EXTRACT |
◆ ◆ ◆ ◆ ◆ ◆ ◆

The following are Nicolas Cage’s acting credits, in chronological order, from the summer of 2010 to the present: The Sorcerer’s Apprentice, Season Of The Witch, Drive Angry, Trespass, Seeking Justice, Ghost Rider: Spirit Of Vengeance, Stolen, The Croods, and The Frozen Ground. So that’s one failed Jerry Bruckheimer cash-in, one sequel to a movie nobody liked, one 3-D gearhead spectacle that tanked, two mid-budgeted action movies and a thriller that barely saw theaters, and an animated hit in which his voice work, while excellent, figured not even marginally into its success. In fallow periods such as these, Cage becomes a favored critical whipping boy, hamming his way through roles that seem neither carefully selected nor deserving of an ounce of commitment on his part.
And then he shows you why he’s one of the greatest actors on earth.
Underestimating Nicolas Cage can be habit-forming, but when he’s given a role like the soulful, shit-kicking troublemaker he plays in David Gordon Green’s Joe, he makes it seem like nobody else could have pulled it off. He’s never been the type to “disappear” in a role, so he would never make sense as a character actor or a supporting player who isn’t explicitly tasked with upstaging the leads. So like a lot of Cage performances, his work as Joe does have a larger-than-life quality, and the other characters—and the actors who play them—are in orbit around his big, bright shining star. Yet if it’s possible to imagine, Cage brings a self-effacing quality to Joe, a difficult man with an ugly past and unstable present who’s nonetheless trying to better himself and earn some goodwill from the people who care about him.
Returning to a locale similar to the tough, backwoods Georgia of his underrated 2004 drama Undertow, Green sets the film in a poor Texas town gripped by violence and alcoholism. Though given to both—and on a friendly basis with the cops who pay him repeated visits—Joe is what counts for a success story, managing a dozen or so day-wagers who poison trees on a lot that needs clearing. His relationship with an abused teenager (Tye Sheridan, also superb) from a dirt-poor, nomadic family is the soft heart of a film rife with hardship, brutality, and death. In truth, Joe is too rife with hardship, brutality, and death: There’s a point at which it crosses the line into inadvertent hicksploitation, with cartoonish blood feuds, forced prostitution, dogfighting, and other Southern-fried horrors. But Cage (and Sheridan) does what he can to bring it down to earth.

◆ ◆ ◆ ◆ ◆ ◆ ◆

MATERIAL |
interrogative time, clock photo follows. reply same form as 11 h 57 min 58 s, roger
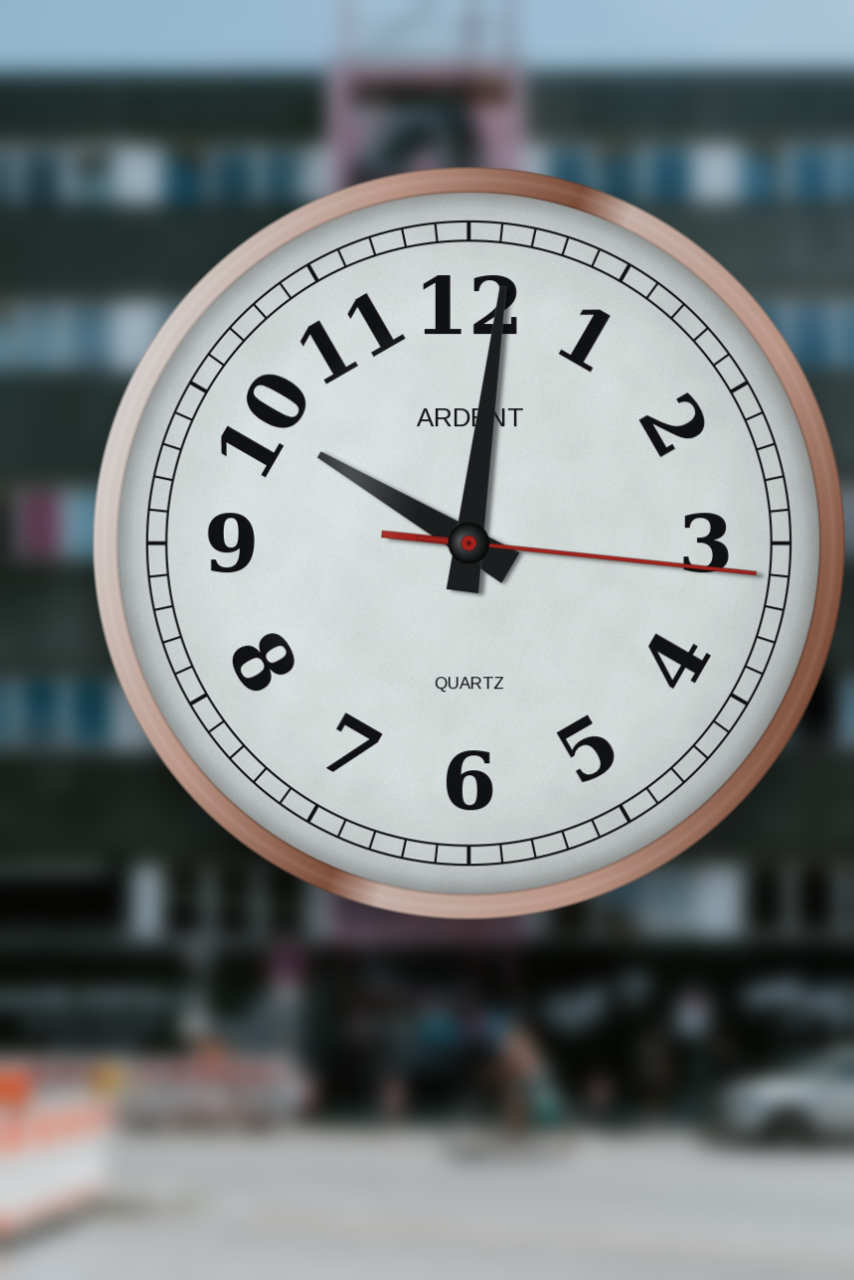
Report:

◆ ◆ ◆ ◆ ◆ ◆ ◆

DIRECTIONS FOR THIS TASK |
Resume the review of Nicolas Cage in Joe, writing on from its final sentence.

WRITTEN RESPONSE |
Two other movies I saw over the last couple of days were similarly elevated by unexpected performances, starting with Tsai Ming-liang’s astonishing Stray Dogs, perhaps my favorite movie of the festival. The actor Lee Kang-sheng has been Tsai’s collaborator and muse throughout his entire career, but his Buster Keaton face, so perfectly in keeping with the slow reveal of Tsai films like The River and What Time Is It There?, cracks like I’ve never seen before here. Poverty has long been a condition of the director’s work, from the crumbling apartment that provides The Hole with its title to the incomplete, abandoned, water-logged building that squatters call home in I Don’t Want To Sleep Alone. But never has Tsai addressed poverty as directly and emotionally as he does in Stray Dogs, and the choice to do so now, after many more distanced treatments of alienation in Taipei, is especially bracing.
As with his previous films, Tsai shoots in long takes from a fixed camera position—though he makes one startling exception here—and it’s always a pleasure just to live in those frames for a while. We become so accustomed to scenes cut to hash that it’s a relief to spend time contemplating each shot and puzzling over what Tsai is showing us and why. With each successive shot in Stray Dogs, he shows us a devastating portrait of a family living hand-to-mouth in the city’s underbelly, with the father (Lee) holding up advertising placards near an intersection, the mother logging time at a grocery store, and their children forced to bathe in public restrooms and shiver through cold nights in exposed concrete shelters. None of this is as mawkish as it might sound—or even that dramatic, for that matter. It’s just achingly sad, to the point where the walls themselves, streaked black from water damage and neglect, appear tear-stained.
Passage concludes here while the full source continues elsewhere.